**Aim of the task**
Below are entries; count the lines containing the string "para". The answer is that number alone.

**Provided data**
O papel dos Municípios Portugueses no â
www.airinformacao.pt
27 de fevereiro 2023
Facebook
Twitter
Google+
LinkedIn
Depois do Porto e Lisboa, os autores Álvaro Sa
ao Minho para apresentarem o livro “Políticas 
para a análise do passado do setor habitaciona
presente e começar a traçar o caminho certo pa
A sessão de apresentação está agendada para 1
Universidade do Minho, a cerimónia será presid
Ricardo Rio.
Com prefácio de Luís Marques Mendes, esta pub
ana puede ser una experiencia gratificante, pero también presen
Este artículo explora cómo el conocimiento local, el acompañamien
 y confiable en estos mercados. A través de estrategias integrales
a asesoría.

**Answer**
3